Posted by Miri on November 14, 2002
In Reply to: Ps posted by Word Camel on November 13, 2002
: : : : : : I have to translate from English into Hebrew.
: : : : : : "can you beat that for daftness?"
: : : : : : can anyone help in the meaning of this sentence?
: : : : : : I'll be most grateful to anyone who can help.
: : : : : : Thank you
: : : : : : miri
: : : : : I am guessing here, but I think "daft" means roughly the same as "mishegas" in Yiddish. It means craziness. Yiddish buffs, any other suggestions?
: : : :
: : : : Sorry I meant to say that the entire sentence is a rhetorical question asking whether it is possible to think of anything crazier. The implication is the craziness is so extreme that it isn't possible for it to be any crazier than it already is.
: : : The popular Yiddish adjective (almost adopted into American English) for "crazy" is "meshugge," but that doesn't help, because the questioner is working with Hebrew. "Mishegoss," or "mishegaas," is the noun (Leo Rosten, "The Joys of Yiddish"). "Can you beat that for daftness?" means "Do you know of anything crazier (sillier, more misguided) than that?"
: : Thanks! I didn't know what the adjective was - well I *did* but I couldn't spell it!

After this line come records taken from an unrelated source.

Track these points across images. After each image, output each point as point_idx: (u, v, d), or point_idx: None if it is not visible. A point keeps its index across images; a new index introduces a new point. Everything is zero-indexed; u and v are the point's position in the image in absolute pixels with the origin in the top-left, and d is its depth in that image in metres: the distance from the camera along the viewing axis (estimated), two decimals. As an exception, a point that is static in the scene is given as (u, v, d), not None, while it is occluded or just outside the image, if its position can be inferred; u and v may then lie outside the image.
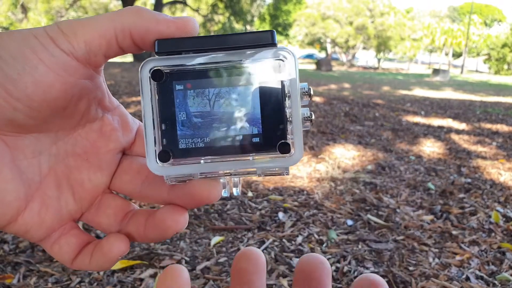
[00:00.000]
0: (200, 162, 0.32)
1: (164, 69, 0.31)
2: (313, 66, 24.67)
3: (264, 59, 0.31)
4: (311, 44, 37.52)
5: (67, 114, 0.32)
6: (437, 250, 1.57)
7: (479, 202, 2.10)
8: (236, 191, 0.34)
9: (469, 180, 2.48)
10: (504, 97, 9.60)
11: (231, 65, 0.31)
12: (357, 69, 30.21)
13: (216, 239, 1.57)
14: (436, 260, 1.50)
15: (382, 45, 32.61)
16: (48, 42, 0.28)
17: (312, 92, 0.32)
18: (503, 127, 4.54)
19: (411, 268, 1.43)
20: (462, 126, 4.54)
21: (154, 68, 0.31)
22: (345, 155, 2.96)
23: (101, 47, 0.30)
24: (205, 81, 0.31)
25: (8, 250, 1.43)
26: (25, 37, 0.28)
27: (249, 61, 0.31)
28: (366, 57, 43.08)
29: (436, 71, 19.80)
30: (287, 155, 0.31)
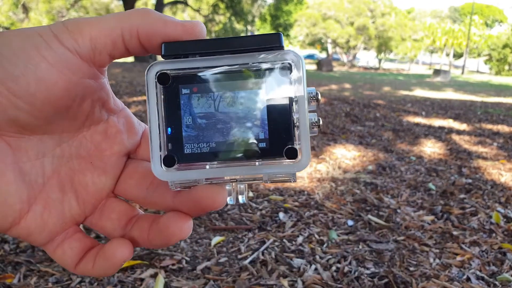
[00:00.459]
0: (206, 168, 0.31)
1: (171, 73, 0.30)
2: (314, 67, 24.66)
3: (271, 63, 0.30)
4: (312, 45, 37.52)
5: (71, 115, 0.31)
6: (438, 251, 1.57)
7: (480, 203, 2.10)
8: (242, 199, 0.33)
9: (470, 181, 2.48)
10: (505, 98, 9.59)
11: (238, 69, 0.30)
12: (358, 70, 30.20)
13: (217, 239, 1.57)
14: (437, 261, 1.50)
15: (383, 46, 32.60)
16: (52, 40, 0.28)
17: (320, 97, 0.32)
18: (504, 128, 4.53)
19: (412, 269, 1.42)
20: (463, 127, 4.53)
21: (161, 72, 0.30)
22: (346, 156, 2.96)
23: (107, 46, 0.29)
24: (212, 85, 0.30)
25: (9, 250, 1.43)
26: (29, 35, 0.28)
27: (256, 65, 0.30)
28: (367, 58, 43.07)
29: (437, 72, 19.79)
30: (294, 161, 0.31)
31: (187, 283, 1.29)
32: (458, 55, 42.83)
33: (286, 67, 0.30)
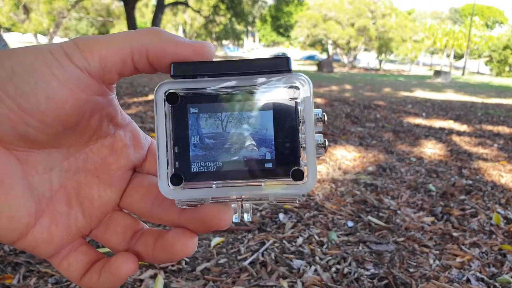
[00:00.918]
0: (212, 187, 0.31)
1: (179, 92, 0.31)
2: (315, 68, 24.68)
3: (280, 85, 0.30)
4: (313, 46, 37.54)
5: (80, 130, 0.32)
6: (438, 252, 1.57)
7: (480, 204, 2.10)
8: (247, 217, 0.34)
9: (470, 182, 2.47)
10: (506, 99, 9.59)
11: (246, 90, 0.31)
12: (359, 71, 30.21)
13: (216, 240, 1.57)
14: (437, 262, 1.49)
15: (384, 47, 32.61)
16: (63, 58, 0.28)
17: (326, 118, 0.32)
18: (505, 129, 4.53)
19: (412, 270, 1.42)
20: (463, 128, 4.53)
21: (170, 91, 0.31)
22: (346, 157, 2.96)
23: (116, 65, 0.30)
24: (220, 105, 0.31)
25: (8, 251, 1.43)
26: (40, 52, 0.28)
27: (264, 87, 0.30)
28: (368, 59, 43.07)
29: (438, 73, 19.79)
30: (300, 182, 0.31)
31: (187, 284, 1.28)
32: (459, 56, 42.83)
33: (294, 90, 0.30)
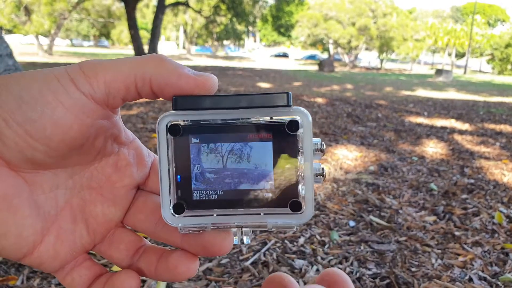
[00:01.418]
0: (213, 215, 0.32)
1: (181, 124, 0.32)
2: (316, 67, 24.67)
3: (280, 118, 0.31)
4: (314, 45, 37.53)
5: (84, 151, 0.33)
6: (440, 251, 1.57)
7: (482, 203, 2.09)
8: (247, 240, 0.34)
9: (472, 181, 2.47)
10: (508, 97, 9.57)
11: (247, 122, 0.32)
12: (360, 70, 30.17)
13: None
14: (439, 261, 1.49)
15: (385, 46, 32.57)
16: (69, 84, 0.29)
17: (325, 147, 0.33)
18: (507, 128, 4.52)
19: (414, 269, 1.42)
20: (465, 127, 4.53)
21: (171, 123, 0.32)
22: (348, 156, 2.96)
23: (120, 91, 0.30)
24: (221, 136, 0.32)
25: (11, 252, 1.43)
26: (47, 78, 0.29)
27: (264, 120, 0.32)
28: (369, 58, 43.03)
29: (439, 72, 19.75)
30: (298, 213, 0.32)
31: (189, 284, 1.29)
32: (460, 55, 42.75)
33: (294, 124, 0.31)
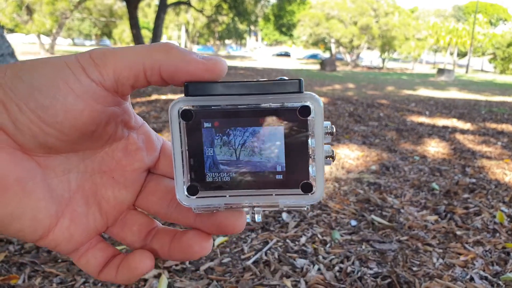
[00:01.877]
0: (226, 196, 0.33)
1: (193, 109, 0.32)
2: (318, 66, 24.65)
3: (291, 104, 0.32)
4: (316, 44, 37.48)
5: (95, 136, 0.33)
6: (441, 251, 1.57)
7: (484, 202, 2.09)
8: (258, 218, 0.35)
9: (474, 180, 2.47)
10: (510, 97, 9.55)
11: (259, 107, 0.32)
12: (362, 69, 30.14)
13: (220, 240, 1.58)
14: (440, 261, 1.49)
15: (387, 45, 32.51)
16: (79, 72, 0.30)
17: (334, 130, 0.34)
18: (509, 127, 4.52)
19: (415, 269, 1.42)
20: (467, 126, 4.52)
21: (183, 109, 0.32)
22: (349, 156, 2.96)
23: (129, 79, 0.31)
24: (233, 121, 0.32)
25: (13, 251, 1.44)
26: (58, 66, 0.30)
27: (276, 105, 0.32)
28: (371, 57, 42.96)
29: (441, 71, 19.70)
30: (309, 194, 0.33)
31: (190, 284, 1.29)
32: (462, 54, 42.64)
33: (306, 109, 0.32)
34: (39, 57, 0.31)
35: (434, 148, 3.34)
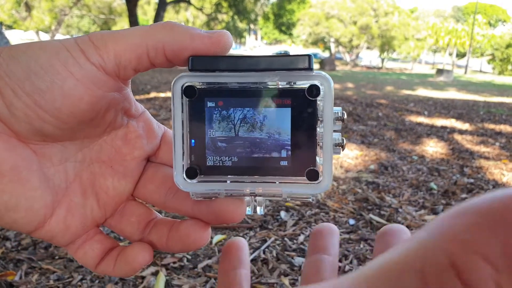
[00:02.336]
0: (226, 181, 0.31)
1: (197, 86, 0.30)
2: (317, 66, 24.66)
3: (300, 83, 0.30)
4: (315, 44, 37.49)
5: (94, 124, 0.32)
6: (439, 250, 1.57)
7: (482, 203, 2.09)
8: (260, 210, 0.33)
9: (472, 180, 2.47)
10: (508, 98, 9.57)
11: (265, 86, 0.30)
12: (361, 69, 30.17)
13: (218, 238, 1.57)
14: (438, 260, 1.49)
15: (386, 45, 32.56)
16: (79, 55, 0.28)
17: (346, 117, 0.31)
18: (507, 128, 4.52)
19: (413, 268, 1.42)
20: (466, 126, 4.53)
21: (187, 84, 0.30)
22: (348, 155, 2.96)
23: (131, 62, 0.29)
24: (237, 100, 0.30)
25: (10, 247, 1.43)
26: (56, 49, 0.28)
27: (284, 84, 0.30)
28: (370, 57, 43.00)
29: (440, 71, 19.72)
30: (315, 182, 0.30)
31: (188, 281, 1.29)
32: (461, 55, 42.71)
33: (315, 89, 0.30)
34: (40, 41, 0.29)
35: (433, 148, 3.34)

: Here is the tortured logic for the Yiddish: I know a lot of people who speak both Yiddish and Hebrew and so I thought it might be useful to use the Yiddish to convey the spirit of the way "daft" is being used in English. "Daft", like "meshugge' as I've heard it used has a slighly informal slangy feel to it which the word "crazy" in English doesn't really convey. "Nuts" might be better, but that's slang again. It was a long shot but worth a try, I thought.
Thank you very much for enlightening me. of course I know the term "Meshigene" because it is used in Hebrew as well. Only that in Hebrew we pronounced that Meshugah - A legitimate Hebrew word. I couldn't find the combination "beat that for daftness" in my slang dictionaries and was afraid to miss the meaning. So with your very kind help I Know, and it makes a prefect sense in the context.